In science, models are used to represent a system (or parts of a system) under study, to aid in the development of questions and explanations, to generate data that can be used to make predictions, and to communicate ideas to others. Students can be expected to evaluate and refine models through an iterative cycle of comparing their predictions with the real world and then adjusting them to gain insights into the phenomenon being modeled. As such, models are based upon evidence. When new evidence is uncovered that the models can’t explain, models are modified.  

In
engineering, models may be used to analyze a system to see where or under what conditions flaws might develop, or to test possible solutions to a problem. Models can also be used to visualize and refine a design, to communicate a design’s features to others, and as prototypes for testing design performance.

 Scientific models are not... Scientific models are...
  • Models should never be created for the sake of creating a model. 
  • Models are also not art projects.
  • Models are not stand-alone representations that are used to help reinforce vocabulary or definitions. 
  • Models are not static, isolated diagrams!
  • Models show relationships in real-world phenomenon
  • Models explain and real-world phenomenon
  • Models are predictive.
  • Models are dynamic—they change depending on the variables 
  • Models have limitations
  • Data and evidence should be used to support the development of models 
  • Models should be revised and updated based on analysis  of data
  • Models help develop further questions
  • Discussion, sharing, presenting, and argumentation should all be included in the modeling process.

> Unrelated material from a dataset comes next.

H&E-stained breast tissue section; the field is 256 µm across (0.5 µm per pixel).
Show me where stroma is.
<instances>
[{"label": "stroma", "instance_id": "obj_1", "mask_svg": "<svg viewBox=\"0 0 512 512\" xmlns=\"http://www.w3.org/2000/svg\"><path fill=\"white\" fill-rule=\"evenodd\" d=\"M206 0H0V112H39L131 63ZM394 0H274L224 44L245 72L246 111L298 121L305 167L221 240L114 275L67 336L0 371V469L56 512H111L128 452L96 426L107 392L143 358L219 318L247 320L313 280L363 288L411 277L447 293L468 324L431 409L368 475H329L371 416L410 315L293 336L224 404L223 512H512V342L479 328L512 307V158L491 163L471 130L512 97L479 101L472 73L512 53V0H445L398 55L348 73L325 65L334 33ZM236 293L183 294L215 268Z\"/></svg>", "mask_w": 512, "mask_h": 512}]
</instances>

Modeling & Hypothesis Generation - Black-box science
Middle School - Modeling in 6–8 builds on K–5 experiences and progresses to developing, using, and revising models to describe, test, and predict more abstract phenomena and design systems.
  • Evaluate limitations of a model for a proposed object or tool.
  • Develop or modify a model—based on evidence – to match what happens if a variable or component of a system is changed.
  • Use and/or develop a model of simple systems with uncertain and less predictable factors.
  • Develop and/or revise a model to show the relationships among variables, including those that are not observable but predict observable phenomena.
  • Develop and/or use a model to predict and/or describe phenomena.
  • Develop a model to describe unobservable mechanisms.
  • Develop and/or use a model to generate data to test ideas about phenomena in natural or designed systems, including those representing inputs and outputs, and those at unobservable scales.
High School - Modeling in 9–12 builds on K–8 experiences and progresses to using, synthesizing, and developing models to predict and show relationships among variables between systems and their components in the natural and designed world(s).
  • Evaluate merits and limitations of two different models of the same proposed tool, process, mechanism, or system in order to select or revise a model that best fits the evidence or design criteria.
  • Design a test of a model to ascertain its reliability.
  • Develop, revise, and/or use a model based on evidence to illustrate and/or predict the relationships between systems or between components of a system.
  • Develop and/or use multiple types of models to provide mechanistic accounts and/or predict phenomena, and move flexibly between model types based on merits and limitations.
  • Use a model to provide mechanistic accounts of phenomena.
  • Develop a complex model that allows for manipulation and testing of a proposed process or system.
  • Develop and/or use a model (including mathematical and computational) to generate data to support explanations, predict phenomena, analyze systems, and/or solve problems.